'''
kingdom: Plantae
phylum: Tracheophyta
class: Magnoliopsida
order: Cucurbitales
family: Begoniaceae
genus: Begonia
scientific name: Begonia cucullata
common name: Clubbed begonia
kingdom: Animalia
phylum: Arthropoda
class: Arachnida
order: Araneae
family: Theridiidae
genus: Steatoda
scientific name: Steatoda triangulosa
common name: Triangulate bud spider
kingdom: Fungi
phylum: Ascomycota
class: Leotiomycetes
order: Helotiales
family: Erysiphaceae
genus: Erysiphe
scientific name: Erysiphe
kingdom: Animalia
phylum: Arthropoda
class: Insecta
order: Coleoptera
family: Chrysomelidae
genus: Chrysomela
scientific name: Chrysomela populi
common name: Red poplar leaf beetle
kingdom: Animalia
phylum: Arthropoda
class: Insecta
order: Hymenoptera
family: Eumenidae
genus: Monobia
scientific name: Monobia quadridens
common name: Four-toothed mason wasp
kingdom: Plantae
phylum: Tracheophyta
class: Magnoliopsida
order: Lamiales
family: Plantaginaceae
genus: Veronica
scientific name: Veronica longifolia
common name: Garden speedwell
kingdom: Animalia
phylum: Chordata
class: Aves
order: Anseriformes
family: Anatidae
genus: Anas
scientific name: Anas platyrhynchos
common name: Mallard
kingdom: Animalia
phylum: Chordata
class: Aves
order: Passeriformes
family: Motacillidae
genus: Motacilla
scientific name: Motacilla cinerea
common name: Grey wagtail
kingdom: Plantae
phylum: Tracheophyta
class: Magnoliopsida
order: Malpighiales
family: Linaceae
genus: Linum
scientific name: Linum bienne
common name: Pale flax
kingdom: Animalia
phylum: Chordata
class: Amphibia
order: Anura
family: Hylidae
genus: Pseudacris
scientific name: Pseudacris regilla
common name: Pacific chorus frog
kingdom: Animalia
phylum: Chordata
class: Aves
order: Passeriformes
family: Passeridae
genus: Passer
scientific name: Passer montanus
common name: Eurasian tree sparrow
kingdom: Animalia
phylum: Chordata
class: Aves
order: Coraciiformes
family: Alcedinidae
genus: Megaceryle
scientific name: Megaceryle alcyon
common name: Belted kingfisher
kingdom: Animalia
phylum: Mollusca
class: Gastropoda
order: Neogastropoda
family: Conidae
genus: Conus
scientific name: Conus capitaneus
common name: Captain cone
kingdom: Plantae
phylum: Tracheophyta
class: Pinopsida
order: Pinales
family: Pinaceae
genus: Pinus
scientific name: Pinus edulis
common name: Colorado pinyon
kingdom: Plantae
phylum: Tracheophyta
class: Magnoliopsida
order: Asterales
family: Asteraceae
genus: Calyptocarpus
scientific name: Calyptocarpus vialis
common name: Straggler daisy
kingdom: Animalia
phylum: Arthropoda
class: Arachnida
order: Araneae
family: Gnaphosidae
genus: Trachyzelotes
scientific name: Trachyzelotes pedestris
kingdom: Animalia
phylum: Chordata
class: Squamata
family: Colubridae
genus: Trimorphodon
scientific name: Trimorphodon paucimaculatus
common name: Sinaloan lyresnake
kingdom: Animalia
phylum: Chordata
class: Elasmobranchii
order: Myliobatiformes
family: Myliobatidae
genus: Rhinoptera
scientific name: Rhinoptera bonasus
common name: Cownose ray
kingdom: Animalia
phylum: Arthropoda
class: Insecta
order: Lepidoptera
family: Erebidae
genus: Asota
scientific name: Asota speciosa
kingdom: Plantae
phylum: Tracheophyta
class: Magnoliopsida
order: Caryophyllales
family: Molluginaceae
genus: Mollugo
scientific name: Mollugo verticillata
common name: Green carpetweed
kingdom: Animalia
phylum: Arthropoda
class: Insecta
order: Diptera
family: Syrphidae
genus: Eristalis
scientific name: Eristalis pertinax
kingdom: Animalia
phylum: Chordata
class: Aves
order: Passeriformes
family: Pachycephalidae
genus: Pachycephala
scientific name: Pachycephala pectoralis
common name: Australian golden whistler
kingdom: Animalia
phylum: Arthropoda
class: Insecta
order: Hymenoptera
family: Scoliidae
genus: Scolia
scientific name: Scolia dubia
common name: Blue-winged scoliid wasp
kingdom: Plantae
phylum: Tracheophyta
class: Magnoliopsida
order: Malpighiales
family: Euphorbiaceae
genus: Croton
'''
**Task goal:** Please arrange every line of the material above as a numbered list, leaving out any blank lines.

**Output for this exercise:**
1. kingdom: Plantae
2. phylum: Tracheophyta
3. class: Magnoliopsida
4. order: Cucurbitales
5. family: Begoniaceae
6. genus: Begonia
7. scientific name: Begonia cucullata
8. common name: Clubbed begonia
9. kingdom: Animalia
10. phylum: Arthropoda
11. class: Arachnida
12. order: Araneae
13. family: Theridiidae
14. genus: Steatoda
15. scientific name: Steatoda triangulosa
16. common name: Triangulate bud spider
17. kingdom: Fungi
18. phylum: Ascomycota
19. class: Leotiomycetes
20. order: Helotiales
21. family: Erysiphaceae
22. genus: Erysiphe
23. scientific name: Erysiphe
24. kingdom: Animalia
25. phylum: Arthropoda
26. class: Insecta
27. order: Coleoptera
28. family: Chrysomelidae
29. genus: Chrysomela
30. scientific name: Chrysomela populi
31. common name: Red poplar leaf beetle
32. kingdom: Animalia
33. phylum: Arthropoda
34. class: Insecta
35. order: Hymenoptera
36. family: Eumenidae
37. genus: Monobia
38. scientific name: Monobia quadridens
39. common name: Four-toothed mason wasp
40. kingdom: Plantae
41. phylum: Tracheophyta
42. class: Magnoliopsida
43. order: Lamiales
44. family: Plantaginaceae
45. genus: Veronica
46. scientific name: Veronica longifolia
47. common name: Garden speedwell
48. kingdom: Animalia
49. phylum: Chordata
50. class: Aves
51. order: Anseriformes
52. family: Anatidae
53. genus: Anas
54. scientific name: Anas platyrhynchos
55. common name: Mallard
56. kingdom: Animalia
57. phylum: Chordata
58. class: Aves
59. order: Passeriformes
60. family: Motacillidae
61. genus: Motacilla
62. scientific name: Motacilla cinerea
63. common name: Grey wagtail
64. kingdom: Plantae
65. phylum: Tracheophyta
66. class: Magnoliopsida
67. order: Malpighiales
68. family: Linaceae
69. genus: Linum
70. scientific name: Linum bienne
71. common name: Pale flax
72. kingdom: Animalia
73. phylum: Chordata
74. class: Amphibia
75. order: Anura
76. family: Hylidae
77. genus: Pseudacris
78. scientific name: Pseudacris regilla
79. common name: Pacific chorus frog
80. kingdom: Animalia
81. phylum: Chordata
82. class: Aves
83. order: Passeriformes
84. family: Passeridae
85. genus: Passer
86. scientific name: Passer montanus
87. common name: Eurasian tree sparrow
88. kingdom: Animalia
89. phylum: Chordata
90. class: Aves
91. order: Coraciiformes
92. family: Alcedinidae
93. genus: Megaceryle
94. scientific name: Megaceryle alcyon
95. common name: Belted kingfisher
96. kingdom: Animalia
97. phylum: Mollusca
98. class: Gastropoda
99. order: Neogastropoda
100. family: Conidae
101. genus: Conus
102. scientific name: Conus capitaneus
103. common name: Captain cone
104. kingdom: Plantae
105. phylum: Tracheophyta
106. class: Pinopsida
107. order: Pinales
108. family: Pinaceae
109. genus: Pinus
110. scientific name: Pinus edulis
111. common name: Colorado pinyon
112. kingdom: Plantae
113. phylum: Tracheophyta
114. class: Magnoliopsida
115. order: Asterales
116. family: Asteraceae
117. genus: Calyptocarpus
118. scientific name: Calyptocarpus vialis
119. common name: Straggler daisy
120. kingdom: Animalia
121. phylum: Arthropoda
122. class: Arachnida
123. order: Araneae
124. family: Gnaphosidae
125. genus: Trachyzelotes
126. scientific name: Trachyzelotes pedestris
127. kingdom: Animalia
128. phylum: Chordata
129. class: Squamata
130. family: Colubridae
131. genus: Trimorphodon
132. scientific name: Trimorphodon paucimaculatus
133. common name: Sinaloan lyresnake
134. kingdom: Animalia
135. phylum: Chordata
136. class: Elasmobranchii
137. order: Myliobatiformes
138. family: Myliobatidae
139. genus: Rhinoptera
140. scientific name: Rhinoptera bonasus
141. common name: Cownose ray
142. kingdom: Animalia
143. phylum: Arthropoda
144. class: Insecta
145. order: Lepidoptera
146. family: Erebidae
147. genus: Asota
148. scientific name: Asota speciosa
149. kingdom: Plantae
150. phylum: Tracheophyta
151. class: Magnoliopsida
152. order: Caryophyllales
153. family: Molluginaceae
154. genus: Mollugo
155. scientific name: Mollugo verticillata
156. common name: Green carpetweed
157. kingdom: Animalia
158. phylum: Arthropoda
159. class: Insecta
160. order: Diptera
161. family: Syrphidae
162. genus: Eristalis
163. scientific name: Eristalis pertinax
164. kingdom: Animalia
165. phylum: Chordata
166. class: Aves
167. order: Passeriformes
168. family: Pachycephalidae
169. genus: Pachycephala
170. scientific name: Pachycephala pectoralis
171. common name: Australian golden whistler
172. kingdom: Animalia
173. phylum: Arthropoda
174. class: Insecta
175. order: Hymenoptera
176. family: Scoliidae
177. genus: Scolia
178. scientific name: Scolia dubia
179. common name: Blue-winged scoliid wasp
180. kingdom: Plantae
181. phylum: Tracheophyta
182. class: Magnoliopsida
183. order: Malpighiales
184. family: Euphorbiaceae
185. genus: Croton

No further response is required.